What compelled the legislation was the case of a woman who wrote about her experiences in a Denver prison, Carroll said.

Anne Lawlor, 42, said she spent a year in solitary confinement in 2005 while serving a 5-year sentence at the Denver Women's Correctional Facility for writing bad checks. Lawlor said she was placed there because prison officials accused her of speaking in "coded language" with her husband.

"I nearly lost my mind," said Lawlor, who now works as a project manager at Denver Solar and Wind. "I was unable to tolerate noise, bright lights or human contact when I was released from the unit. I would shiver and panic."

The DOC confirmed Lawlor spent a year in solitary confinement but could not say why.

The department's 2008 report, cited in Carroll's bill, found that 37 percent of inmates in solitary confinement had developmental disabilities or mental health issues. In 1999, that percentage was 15 percent.

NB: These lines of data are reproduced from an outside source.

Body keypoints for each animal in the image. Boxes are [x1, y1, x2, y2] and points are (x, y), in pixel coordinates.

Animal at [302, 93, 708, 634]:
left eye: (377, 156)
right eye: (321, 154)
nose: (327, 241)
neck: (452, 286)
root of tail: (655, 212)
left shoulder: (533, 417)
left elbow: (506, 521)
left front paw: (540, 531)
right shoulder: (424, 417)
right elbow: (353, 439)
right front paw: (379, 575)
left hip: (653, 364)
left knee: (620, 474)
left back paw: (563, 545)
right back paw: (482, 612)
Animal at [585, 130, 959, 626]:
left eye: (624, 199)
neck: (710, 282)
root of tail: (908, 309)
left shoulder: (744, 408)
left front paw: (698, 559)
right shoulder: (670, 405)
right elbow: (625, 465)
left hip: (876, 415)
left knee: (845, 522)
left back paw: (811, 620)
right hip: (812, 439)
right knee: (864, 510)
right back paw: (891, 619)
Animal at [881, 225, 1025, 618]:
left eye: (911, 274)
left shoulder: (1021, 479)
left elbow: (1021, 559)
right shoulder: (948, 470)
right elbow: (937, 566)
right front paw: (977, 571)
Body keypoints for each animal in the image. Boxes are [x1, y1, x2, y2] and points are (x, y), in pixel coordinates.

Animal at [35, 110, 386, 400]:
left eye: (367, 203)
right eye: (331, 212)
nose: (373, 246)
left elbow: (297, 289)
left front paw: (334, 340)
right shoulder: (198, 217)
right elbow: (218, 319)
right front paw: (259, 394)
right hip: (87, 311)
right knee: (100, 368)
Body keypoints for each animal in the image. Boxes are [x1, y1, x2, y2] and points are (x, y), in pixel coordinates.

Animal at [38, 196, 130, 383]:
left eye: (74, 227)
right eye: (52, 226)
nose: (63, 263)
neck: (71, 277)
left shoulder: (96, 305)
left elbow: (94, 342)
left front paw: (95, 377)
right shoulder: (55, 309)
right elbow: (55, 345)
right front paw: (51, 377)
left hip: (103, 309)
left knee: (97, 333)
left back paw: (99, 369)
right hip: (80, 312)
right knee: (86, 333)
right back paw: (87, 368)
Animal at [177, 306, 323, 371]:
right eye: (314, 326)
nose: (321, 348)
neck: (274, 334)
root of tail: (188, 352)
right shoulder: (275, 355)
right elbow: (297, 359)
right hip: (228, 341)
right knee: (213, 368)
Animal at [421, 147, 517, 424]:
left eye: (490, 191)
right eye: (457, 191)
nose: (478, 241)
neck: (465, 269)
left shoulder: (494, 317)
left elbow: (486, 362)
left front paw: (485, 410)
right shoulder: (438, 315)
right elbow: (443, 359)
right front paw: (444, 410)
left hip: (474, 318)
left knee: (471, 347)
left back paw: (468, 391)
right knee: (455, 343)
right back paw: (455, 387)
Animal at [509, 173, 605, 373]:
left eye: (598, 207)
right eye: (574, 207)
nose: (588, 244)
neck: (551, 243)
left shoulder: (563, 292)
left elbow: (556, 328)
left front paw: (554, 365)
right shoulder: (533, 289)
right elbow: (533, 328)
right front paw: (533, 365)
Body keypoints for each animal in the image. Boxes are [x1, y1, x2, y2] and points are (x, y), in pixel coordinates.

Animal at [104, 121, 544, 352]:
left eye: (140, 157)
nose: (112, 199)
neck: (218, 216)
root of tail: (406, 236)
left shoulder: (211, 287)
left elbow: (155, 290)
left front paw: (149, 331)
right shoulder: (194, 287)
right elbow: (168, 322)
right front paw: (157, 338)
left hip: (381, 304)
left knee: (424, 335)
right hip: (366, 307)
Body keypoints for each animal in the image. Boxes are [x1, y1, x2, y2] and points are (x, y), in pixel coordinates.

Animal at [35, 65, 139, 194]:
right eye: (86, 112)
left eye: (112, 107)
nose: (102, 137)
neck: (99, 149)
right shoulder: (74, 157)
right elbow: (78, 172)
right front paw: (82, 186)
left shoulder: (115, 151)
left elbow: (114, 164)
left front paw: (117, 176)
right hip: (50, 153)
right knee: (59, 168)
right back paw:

The report said nearly 41 percent of all inmates in solitary confinement were released from prison without an opportunity to readjust to human interaction. Two-thirds of those released returned to prison within three years, the report.

"You don't make them better, you make them worse," said Rep. Claire Levy, a Boulder Democrat who will sponsor the bill in the House if it gets there.

David Fathi, director of the American Civil Liberties Union's national prison project, said it's not unusual for inmates to spend years in solitary confinement. While some are extremely dangerous, Fathi said a large number are mentally ill inmates who repeatedly failed to follow prison rules.

New York and Vermont have enacted laws that seek to reduce the number of mentally ill inmates in solitary confinement, Fathi said. Illinois and Maine proposed similar legislation but their attempts failed, he said. New Mexico lawmakers recently introduced a bill requiring study of solitary confinement.

Carroll claims bipartisan support for her proposal. She said she understands the DOC wants to have flexibility in managing prison populations and that some inmates do belong in solitary confinement.

"We just need to make sure we have the right process to sort out those that do belong there and those that don't," she said.